Though most of committeemen slots were vacant, and most of the rest failed to even attend the meeting (what else is new), LaFaro gave an impassioned speech to the group assembled. Read his entire speech, but here’s an important highlight from his campaign speech that day:
There’s probably four groups we align ourselves with – the establishment, the conservatives, the Tea Partiers and the Ron Paul supporters. Each with unique ideologies and beliefs. Many are the same – some are not.
If elected your next Chairman, I would immediately call for a détente of these four groups to come together, clearly identify our common and unique ideologies.
He won that election.
Fast forward to today, and anyone who heard him speak at the last months Maricopa County and state GOP meetings might be wondering what rabbit hole LaFaro shoved the detente in to.

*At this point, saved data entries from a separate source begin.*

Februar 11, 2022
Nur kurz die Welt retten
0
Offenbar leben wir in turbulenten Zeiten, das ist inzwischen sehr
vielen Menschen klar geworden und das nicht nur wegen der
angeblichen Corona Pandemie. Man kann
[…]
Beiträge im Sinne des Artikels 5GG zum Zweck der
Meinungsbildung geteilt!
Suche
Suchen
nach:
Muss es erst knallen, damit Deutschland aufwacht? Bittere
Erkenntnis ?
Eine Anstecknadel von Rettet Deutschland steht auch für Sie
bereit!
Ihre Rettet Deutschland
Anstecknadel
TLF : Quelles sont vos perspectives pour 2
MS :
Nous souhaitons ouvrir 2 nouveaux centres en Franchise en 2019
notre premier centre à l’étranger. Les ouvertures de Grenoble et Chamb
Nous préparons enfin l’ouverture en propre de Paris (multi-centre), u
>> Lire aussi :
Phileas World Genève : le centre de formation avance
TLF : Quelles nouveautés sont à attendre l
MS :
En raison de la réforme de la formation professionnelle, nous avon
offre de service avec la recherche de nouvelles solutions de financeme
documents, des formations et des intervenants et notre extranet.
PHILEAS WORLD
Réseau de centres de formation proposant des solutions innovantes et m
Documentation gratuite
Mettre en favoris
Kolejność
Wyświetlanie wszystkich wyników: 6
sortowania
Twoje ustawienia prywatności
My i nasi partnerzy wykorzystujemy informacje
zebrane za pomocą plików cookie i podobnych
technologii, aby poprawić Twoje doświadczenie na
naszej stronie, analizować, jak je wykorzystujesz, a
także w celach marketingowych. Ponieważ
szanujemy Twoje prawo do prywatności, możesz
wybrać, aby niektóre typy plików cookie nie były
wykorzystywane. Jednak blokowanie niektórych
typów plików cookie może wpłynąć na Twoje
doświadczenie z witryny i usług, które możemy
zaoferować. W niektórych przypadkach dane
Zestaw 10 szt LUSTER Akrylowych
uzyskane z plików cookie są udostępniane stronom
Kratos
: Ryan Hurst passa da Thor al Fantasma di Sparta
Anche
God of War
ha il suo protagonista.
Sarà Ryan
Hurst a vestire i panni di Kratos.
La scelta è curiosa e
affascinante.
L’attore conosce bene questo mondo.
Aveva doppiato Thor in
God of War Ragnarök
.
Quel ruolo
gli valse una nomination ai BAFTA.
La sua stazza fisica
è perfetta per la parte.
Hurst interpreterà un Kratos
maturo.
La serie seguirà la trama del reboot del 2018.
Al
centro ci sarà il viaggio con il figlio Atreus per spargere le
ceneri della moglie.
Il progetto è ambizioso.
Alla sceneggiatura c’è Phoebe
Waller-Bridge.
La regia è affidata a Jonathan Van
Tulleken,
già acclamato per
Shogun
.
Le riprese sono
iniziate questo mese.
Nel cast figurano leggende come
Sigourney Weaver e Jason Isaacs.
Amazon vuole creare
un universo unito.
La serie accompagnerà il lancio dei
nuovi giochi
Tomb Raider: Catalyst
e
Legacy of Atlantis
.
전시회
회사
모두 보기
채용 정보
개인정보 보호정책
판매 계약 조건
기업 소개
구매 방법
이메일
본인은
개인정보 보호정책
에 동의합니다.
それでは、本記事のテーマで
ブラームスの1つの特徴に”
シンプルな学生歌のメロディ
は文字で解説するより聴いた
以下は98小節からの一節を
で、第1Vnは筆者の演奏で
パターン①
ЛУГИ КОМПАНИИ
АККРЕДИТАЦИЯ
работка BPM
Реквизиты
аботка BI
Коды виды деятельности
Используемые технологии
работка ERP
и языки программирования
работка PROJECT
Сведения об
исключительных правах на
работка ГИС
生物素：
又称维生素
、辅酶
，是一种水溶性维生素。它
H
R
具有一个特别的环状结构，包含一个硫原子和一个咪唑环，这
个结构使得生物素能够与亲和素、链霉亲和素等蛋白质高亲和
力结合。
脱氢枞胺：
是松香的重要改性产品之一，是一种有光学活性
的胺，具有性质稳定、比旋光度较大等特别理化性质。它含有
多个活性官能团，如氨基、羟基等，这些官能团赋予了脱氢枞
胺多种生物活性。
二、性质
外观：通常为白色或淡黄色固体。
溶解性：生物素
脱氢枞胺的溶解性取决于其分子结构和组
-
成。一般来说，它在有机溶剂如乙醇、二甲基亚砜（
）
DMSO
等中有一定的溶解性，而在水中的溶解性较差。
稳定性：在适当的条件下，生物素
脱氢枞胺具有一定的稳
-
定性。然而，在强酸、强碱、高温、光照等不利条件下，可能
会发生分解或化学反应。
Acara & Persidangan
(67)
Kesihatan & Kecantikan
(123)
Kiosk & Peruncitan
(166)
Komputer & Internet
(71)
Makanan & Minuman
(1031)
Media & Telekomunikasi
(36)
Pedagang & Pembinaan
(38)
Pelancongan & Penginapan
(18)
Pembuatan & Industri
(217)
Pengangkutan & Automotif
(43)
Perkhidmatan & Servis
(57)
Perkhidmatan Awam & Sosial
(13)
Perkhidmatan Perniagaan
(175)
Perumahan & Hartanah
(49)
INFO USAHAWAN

LaFaro brought up his resolution to endorse “anyone but McCain” and cajoled a number of others attending to sign on, then moved to try and censure Chairman Robert Graham, making wild accusations of Graham breaking the law.
It’s not just McCain’s and his electoral success which have been targeted by LaFaro: A few months after giving the detente speech, LaFaro called fellow Republican Gov. Jan Brewer “Judas” and said Republican House Speaker Andy Tobin and Republican Senate President Steve Pierce should be thankful there’s no “gallows in Prescott’s town square.”
And what’s the deal about LaFaro wanting to be the “voice of the people?” In this country, we express our voice with our vote, right?
In his first run for Congress John McCain won the Republican primary in 1982 and won the general as well. He won again in 1984, and in 1986 successfully ran for the U.S. Senate. He’s won his Republican Senate primary each and every time, and even beating significant primary challengers like JD Hayworth 56 to 32 percent before beating the Democrat nominee. When Arizona Republican voters have spoken, every time they’ve chosen McCain.
LaFaro? He once tried to overturn another “voice of the people” in 2001 when he failed in a recall election to remove Tempe Mayor Neil Guiliano. So much for respecting the will of the people.
As of today, the highest elected office LaFaro’s achieved is the one he lied to get.
Hey, it’s politics. People say stuff, people go back on their promises, people lie, people do what they do and change from one year to the next. But McCain’s been re-elected many, many times. LaFaro, not even once.
So the next time you hear LaFaro say, “I’m not leaving the party, the party’s leaving me”… let’s hope he’s right. Recently he compared Robert Graham to Hitler, Satan, and Joseph Goebbels. Even LaFaro’s ideological brethren are starting to realize that for LaFaro this pursuit is less about ideology than it is his desire for relevancy. Recently he took shots at Tyler Bowyer, tried to claim credit for the legislature’s recent ballot harvesting bill proposal (even though he wasn’t at any of the important hearings) and he also gave himself an important title of National Director of Arizona Republican Assembly. Leaving many to wonder how anyone can be a national director of a state organization?
(See the following article for more)
LaFaro is if nothing else, entertaining to watch. His one loyal follower seems to be urban cowboy Andrew Constanzo. The tough talking Cowboy recently lost his run for Vice Chairman in Maricopa County. He lost last year to Alberto Gutier for Sergeant at Arms. While LaFaro is good at making noise, it seems his teams only core competency is losing. LaFaro lists Bill Clinton as one of the people he admires. With all these losses, perhaps like Slick Willy, LaFaro will triangulate back to being a unifier.